Tasks —
- 1) In the story about the Skywalk Guy, what does the painted sign in front of Pi Din's jungle house read?
- 2) Condense the paragraph of the story about the Skywalk Guy that begins "When I arrived at the foot of the cliff" into a shorter version that keeps its main facts.
- 3) Translate this sentence from the story about the Skywalk Guy into Spanish: "Black ants swarmed the wet sand under my flip-flops."

Author: Phoebe Nishimoto

  • Suspended In Time

    THE FIRST THING I HEARD about the old man living under the cliff was that he’s known around town as the “Skywalk Guy.”

    Fifty feet in the air above his little hut in the jungle, spanned between a mountainous pile of jagged boulders and a giant limestone tower, was an ancient tightrope made of steel—a skywalk.

    If I was ever feeling brave, all I had to do was show up and present the old man with an offering of some kind—fruit, flowers, coffee, beer, whatever—and I would be granted a walk in the sky.

    It wasn’t long before I was introduced to the old man. Our first meeting was short, but long enough to learn three things about him: He smokes ganja like an Indian witchdoctor, loves jamming out to classic rock (especially Oye Como Va by Santana) and ascends rock like a fish swimming downstream—quickly, elegantly, effortlessly. He was one of the most gifted rock climbers I had ever seen.

    I also learned his name—Pi Din. And he learned mine:

    “My name is Michael.”
    “Me-kol.”
    “No, no. Listen… Michael.”
    “My-ikul.”
    I looked around and pointed to the first thing I saw.
    “Tree. You can call me Tree.”
    “Tree! Haha! OK!”

    One week later I returned to Pi Din. It was a hot, sticky Saturday afternoon. All morning I had been wrapped in an air-conditioned bubble made of pillows, televisions, smartphones and computers—that dark place we crawl inside to turn off our brains and insulate ourselves from the pains and inconveniences of everyday life. I needed to get out.

    When I arrived at the foot of the cliff, Pi Din was shoveling dirt and bat shit from the mouth of a small cave. He was shirtless, barefoot, wearing torn-up blue jeans,  a silver Buddhist amulet around his neck and a faded sarong around his waist. The veins in his arms and hands protruded like wrinkles in a bed spread. His skin appeared cooked and shriveled by wind, water and sun—almost sixty years of it.

    I called out to him: “Hello Pi Din!”

    Pi Din poked his head out of the cave and flashed a big, hearty smile.

    Tree! Hello my friend!”

    The smell of burning charcoal and damp jungle swirled around the hot, soupy air. His two black dogs inspected me from a distance, not yet trusting my strange white skin. Black ants swarmed the wet sand under my flip-flops.

    He threw his arm around my shoulder, asked: “Have you eaten yet?”

    His jungle house is squeezed up against a hundred-foot tall limestone cliff—a craggy lump of pale yellow rock blanketed by a vertical jungle of trees, vines and red-orange flowers glowing in the sun. A painted sign out front reads: Thung Song Rock Climbing Club.

Record extracts —

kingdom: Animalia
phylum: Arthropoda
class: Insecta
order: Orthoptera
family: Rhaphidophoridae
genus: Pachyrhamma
--
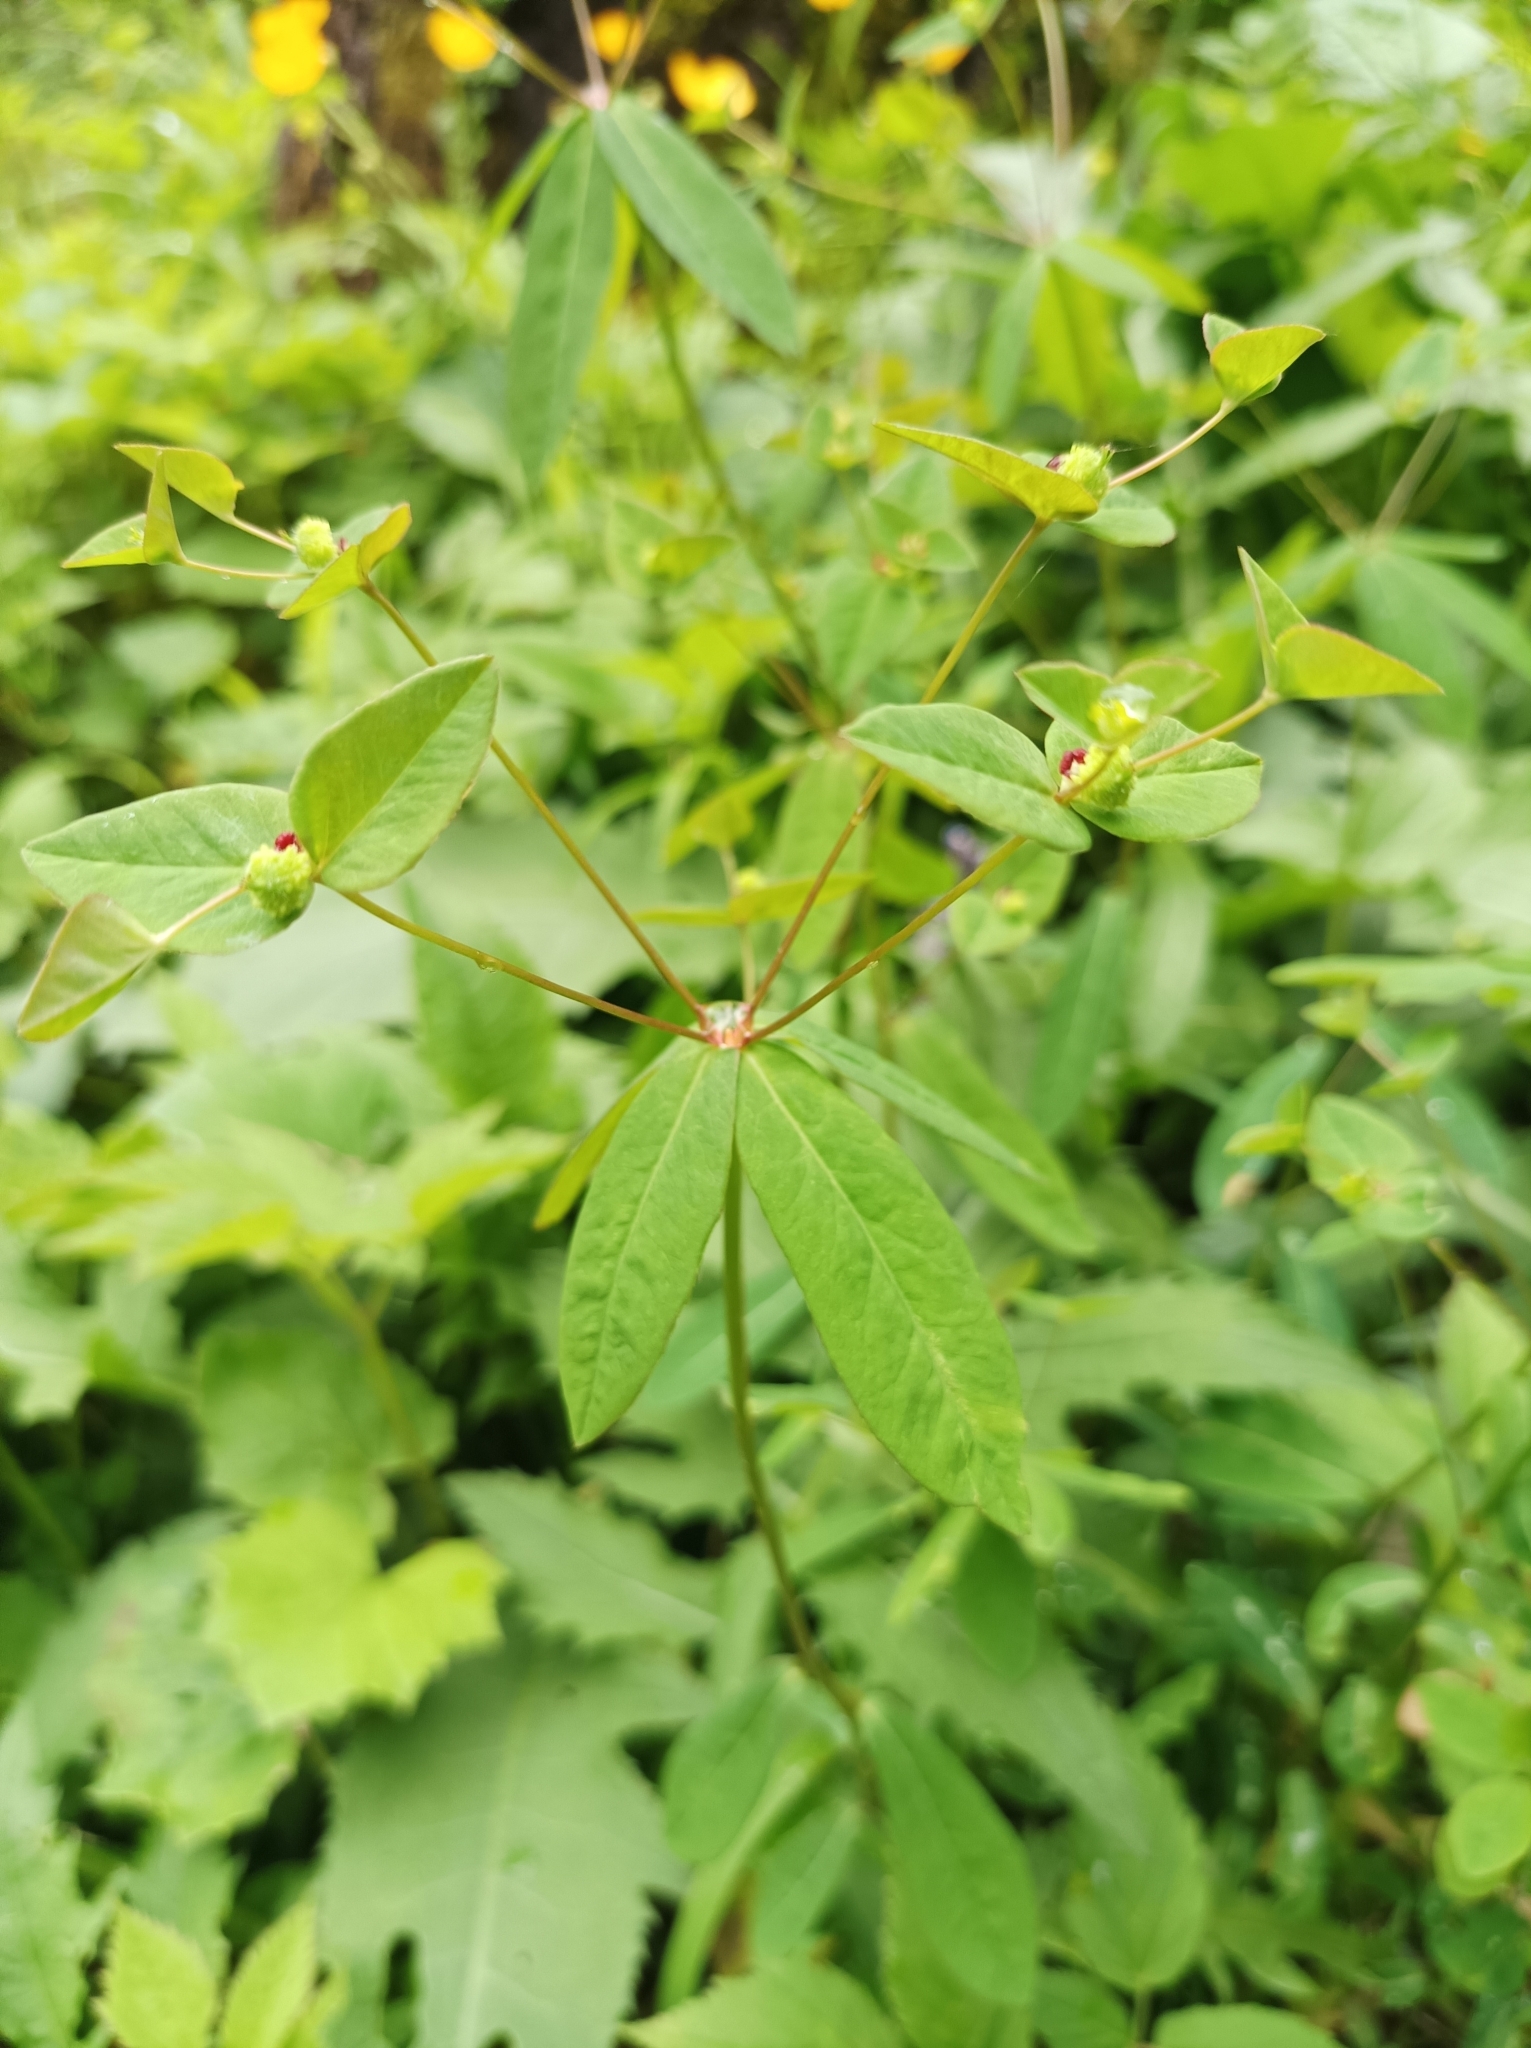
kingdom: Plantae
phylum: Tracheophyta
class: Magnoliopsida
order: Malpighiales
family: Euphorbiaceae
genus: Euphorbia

Answers in order —
- 1) Thung Song Rock Climbing Club

- 2) At the foot of the cliff, Pi Din was shoveling dirt and bat droppings out of a small cave. He was shirtless and barefoot, wearing torn blue jeans, a faded sarong and a silver Buddhist amulet. The veins stood out on his arms and hands, and his skin looked weathered by almost sixty years of wind, water and sun.

- 3) Hormigas negras pululaban por la arena mojada bajo mis chanclas.